More gestures and I learn he would like me to enjoy a cup of coffee with him. Tentatively, I accept the invitation and we walk out of the train station, his hand on my arm into the cold greyness that is Paris in winter. Over more like a bowl than a cup of coffee, I receive my first lesson in French while he in turn, receives perhaps his first lesson in Anglais. Pointing to my watch, I indicate I have a train to catch, and escorting me back to the station he points to a later departure time and beckons for me to follow. I throw caution to the winds and walk with him through the doors of the station, leaving the warmth and safety of Gare du Nord behind.
It had never been my plan to share Christmas with a stranger, but I suddenly realize how far away I am from home. We walk a short distance to a nondescript building near Notre Dame and climb a narrow staircase to his simple garret apartment. Motioning to a chair, he begins to pull a feast from his small refrigerator. Frommage, un petit jambon, and fruit; all that he has, soon fills a small table along with two bottles of vin and a baguette. It is indeed a feast as only could be enjoyed between two lifelong friends. Many a toast is proffered as I receive a second lesson in french, learning the word for everything on the table and writing them down in my journal. We toast our good fortune with a cordial of pungent green liqueur which we drink through a sugar cube. Was it absinthe? He writes in my journal, Chartreuse.

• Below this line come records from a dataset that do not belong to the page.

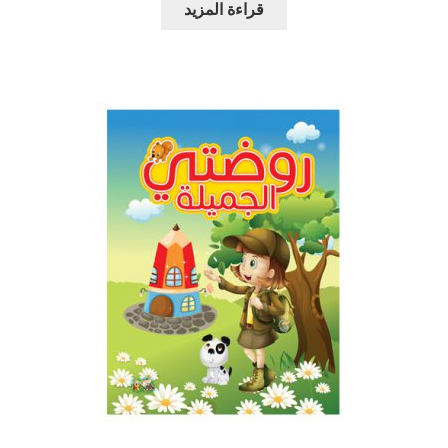
قراءة المزيد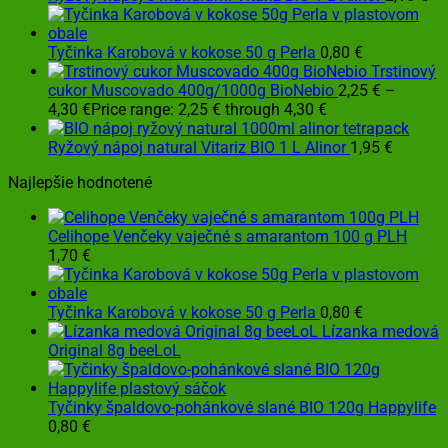
Tyčinka Karobová v kokose 50 g Perla
0,80
€
Trstinový
cukor Muscovado 400g/1000g BioNebio
2,25
€
–
4,30
€
Price range: 2,25 € through 4,30 €
Ryžový nápoj natural Vitariz BIO 1 L Alinor
1,95
€
Najlepšie hodnotené
Celihope Venčeky vaječné s amarantom 100 g PLH
1,70
€
Tyčinka Karobová v kokose 50 g Perla
0,80
€
Lízanka medová
Original 8g beeLoL
Tyčinky špaldovo-pohánkové slané BIO 120g Happylife
0,80
€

A hand shakes my shoulder and I open my eyes. I do not remember following asleep in the chair. Panic strikes briefly as I quickly check my inside pockets for passport, wallet and ID; all still there. He points to his watch and indicates it is 5am and time to return to the station and continue my journey to Amsterdam. I take a deep breath in relief and stand, reaching for my backpack, eager to leave.
At the train station, he holds both of my arms in an embrace and kisses me on each cheek. Then he is gone, the snow swirling around me on the platform. I turn to look at the empty track. My train had left five minutes before our arrival. I don’t care. Amsterdam would have to wait one more day as I set off to explore Paris.